I have spent every Tuesday night for the last five weeks in childbirth class. Like many of my male classmates, I dreaded having to ask anxious questions about the physical experience of pregnancy. On our last night, the guest pediatrician also fielded questions about vaccinations. This welcomed change of subject opened a flood of questions by all sexes regarding their access to the H1N1 vaccine. I understood this to mean that everyone else also assumed they would be exposed to this flu strain, and therefore, anxiety over access to the coming vaccine mattered more than the coming winter season spread of H1N1.
I now knew that H1N1 fears would be part of our rite of passage into parenthood.
As a historian of medicine, a Latino Studies specialist and a one-time epidemiologist, I was already fascinated and appalled at the easy way in which news outlets connected Mexicans in the United States to the sudden appearance of a difficult to treat respiratory illness in Mexico City. In fact, the news of quarantine rendered the existence of Mexican communities in China, the Southern Cone and France visible to North Americans like me. Our concern with the vaccine in childbirth class meant, to me, that anxiety over domestic public policy was complicating the existing concern over the promiscuous ways flu viruses make their way across national borders.
Now, concern with access will not subsume the existing fears of contagion. News coverage in the last two weeks of April provided an object lesson in medicalized nativism – the use of medical language to justify the exclusion of a minority population in the United States based on their alleged ties to another country. Michael Savage surmised publicly that H1N1 could be part of a Mexican terrorist plot to destroy the United States, and Rush Limbaugh blamed H1N1 on the national health system in Mexico. Even The New York Times followed this racial framing, titling its discussion of the first confirmed death in the United States “Mexican Child Visiting U.S. 1st to Die Here Of Swine Flu.”
News of a potentially pandemic flu in Mexico arrived in a country already debating the meager distribution of health resources, the status of public schools, the rate of job loss as well as the relative place of ethnic minorities in the political order. The fears of the flu will be a temporarily prominent part of a tradition in American culture that still has problems recognizing the long presence of Mexican Americans in the United States.

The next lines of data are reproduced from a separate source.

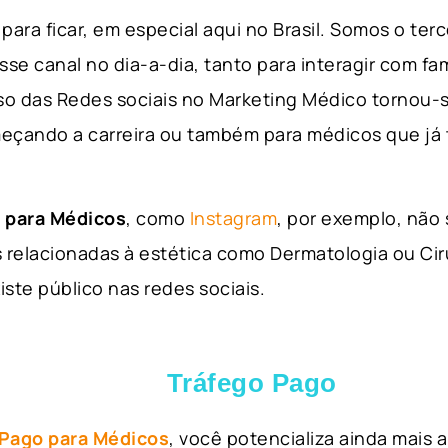
para ficar, em especial aqui no Brasil. Somos o ter
sse canal no dia-a-dia, tanto para interagir com fa
so das Redes sociais no Marketing Médico tornou-s
eçando a carreira ou também para médicos que já
 para Médicos
, como
Instagram
, por exemplo, não
 relacionadas à estética como Dermatologia ou Ciru
iste público nas redes sociais.
Tráfego Pago
 Pago para Médicos
, você potencializa ainda mais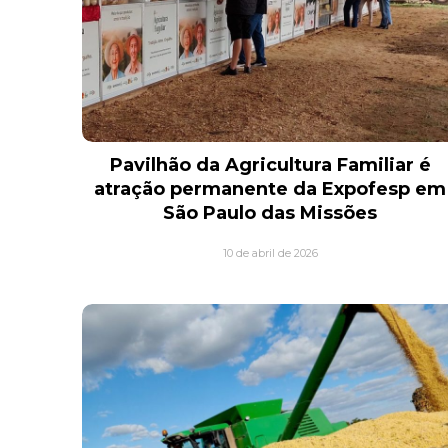
Pavilhão da Agricultura Familiar é
atração permanente da Expofesp em
São Paulo das Missões
10 de abril de 2026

It is pretty clear that fears of outside contagion will be used to justify the exclusion and mistreatment of ethnic minorities already present in the United States. In the 1848 cholera epidemic, many Americans held the Irish responsible for the ongoing presence of cholera. In 1886, anti-Chinese activists used the rumor of venereal disease among Chinese women in California to give the Chinese Exclusion Act a medical underpinning, and this racial exclusion lasted past World War II. The presence of typhus among Jewish families in the Lower East Side of New York City provided a rallying cry to pass the 1892 Immigration act in order to cut the number of Eastern European Jews living in urban areas. In 1917, the United States Public Health Service started placing Mexican workers crossing into El Paso and Laredo in gasoline and vinegar baths to prevent the presence of lice and typhus in the United States, a policy that lasted through the 1930s. This vivid spectacle probably helped city authorities in El Paso justify separate Mexican and (white) American field hospitals to treat people suffering from the “Spanish” flu. Even domestically, separate black and white tuberculosis wards during the Progressive Era are another reminder that unequal public policies will shape the experience of illness in this country.

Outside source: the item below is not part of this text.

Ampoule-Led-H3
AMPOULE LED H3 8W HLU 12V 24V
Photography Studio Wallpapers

Since the promised supply of the H1N1 vaccine will not match the need or the demand, access to the vaccine and recovery from H1N1 seems far less amenable to short-term policy proposals and far more dependent on previous urban and social policy decisions.
The early symptoms of H1N1 are indistinguishable from other variants of the flu. Getting treatment for this flu will depend on each person and each family’s willingness and the ability to find transportation to get to their family practitioner, if they have one. Successful treatment will depend on each clinic’s ready access to Tamiflu, if federal mandates have made it readily available. In addition to the quality of medical intervention, recovery will also depend on the general health and immediate social networks of each patient.
I fear that urban mortality rates will follow the deadly geography of death that emerged in Chicago’s 1995 heat wave, where few people and fewer city officials stepped in to offer a helping hand to older more vulnerable people in poorer, less politically-connected neighborhoods with very little street-life or everyday contact. Lurid comparisons with the vast number of people who died during the 1918 flu pandemic will probably be part of our experience of this epidemic. Paradoxically, our early exposure to the flu and our survival from the flu will probably depend on the same mundane factor: the quality of contacts we have built to connect us to other people.
John McKiernan-González is an assistant professor in the Department of History who researches the intersection of public health, civil rights and transnational social movements, along with American public health policies at the Mexican border, race and cross-border labor politics, and Latino public history.